> [INSTRUCTIONS TO FOLLOW] Pull out every line with the word "prevention" from the entries below.

Segment Start: INFORMATION SUPPLIED

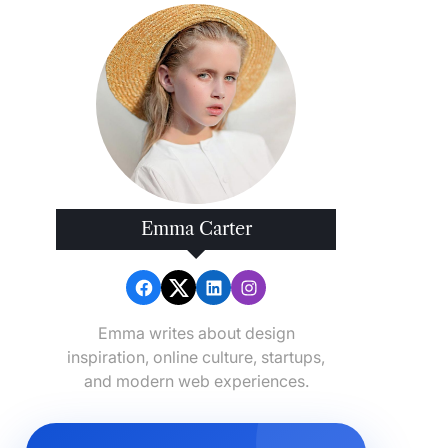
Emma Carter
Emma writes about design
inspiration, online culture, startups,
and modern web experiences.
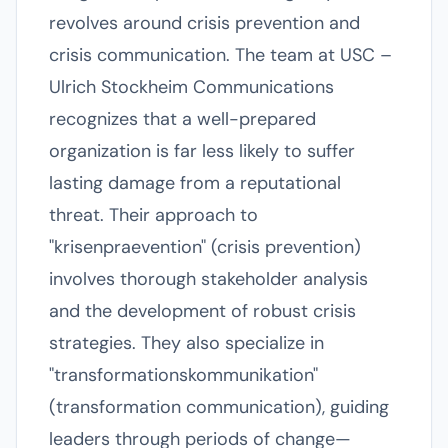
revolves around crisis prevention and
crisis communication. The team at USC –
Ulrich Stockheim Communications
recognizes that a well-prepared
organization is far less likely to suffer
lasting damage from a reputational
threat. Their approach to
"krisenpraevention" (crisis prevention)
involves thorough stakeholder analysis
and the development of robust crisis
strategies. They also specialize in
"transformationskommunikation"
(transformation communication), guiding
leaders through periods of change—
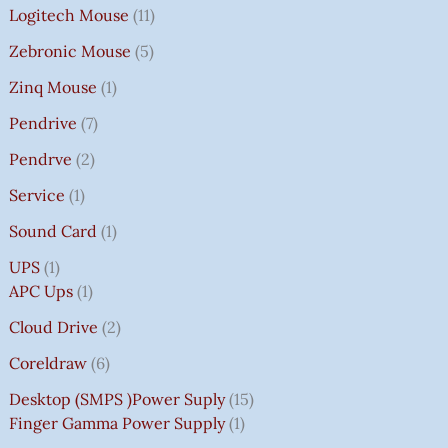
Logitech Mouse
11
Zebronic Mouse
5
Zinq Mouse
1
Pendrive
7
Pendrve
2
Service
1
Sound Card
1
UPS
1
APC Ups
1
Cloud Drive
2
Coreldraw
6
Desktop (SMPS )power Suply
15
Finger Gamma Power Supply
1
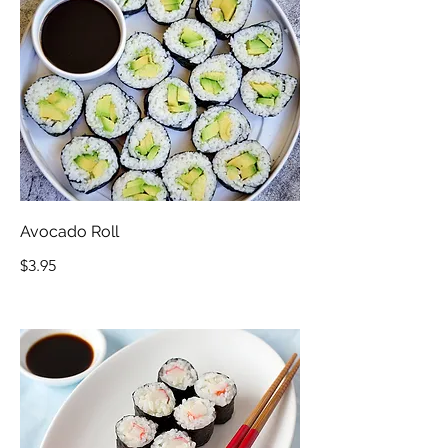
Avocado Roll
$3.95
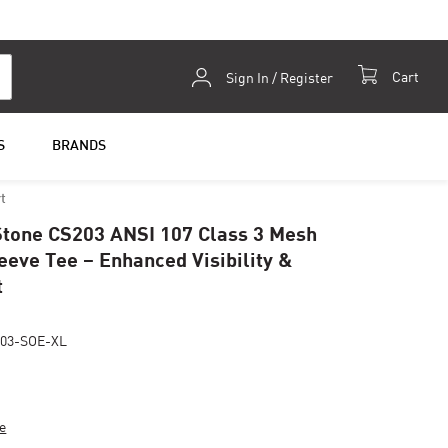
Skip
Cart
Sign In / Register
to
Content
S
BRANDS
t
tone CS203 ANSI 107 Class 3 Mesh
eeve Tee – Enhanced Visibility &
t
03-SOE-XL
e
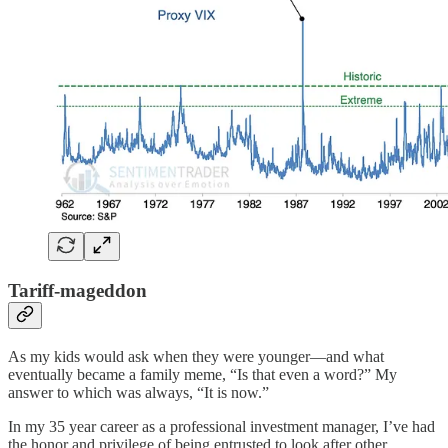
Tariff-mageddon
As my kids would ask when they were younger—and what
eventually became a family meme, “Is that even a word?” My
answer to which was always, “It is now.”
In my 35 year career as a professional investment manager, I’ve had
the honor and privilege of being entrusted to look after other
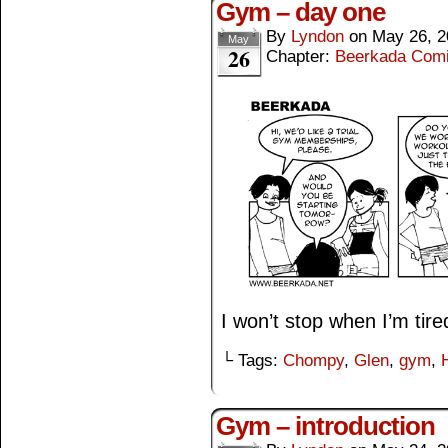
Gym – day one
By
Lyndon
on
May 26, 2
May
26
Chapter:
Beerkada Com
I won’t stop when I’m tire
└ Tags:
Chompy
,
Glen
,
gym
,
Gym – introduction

Segment End: INFORMATION SUPPLIED

> [OUTPUT OF THE EXERCISE]
revolves around crisis prevention and
"krisenpraevention" (crisis prevention)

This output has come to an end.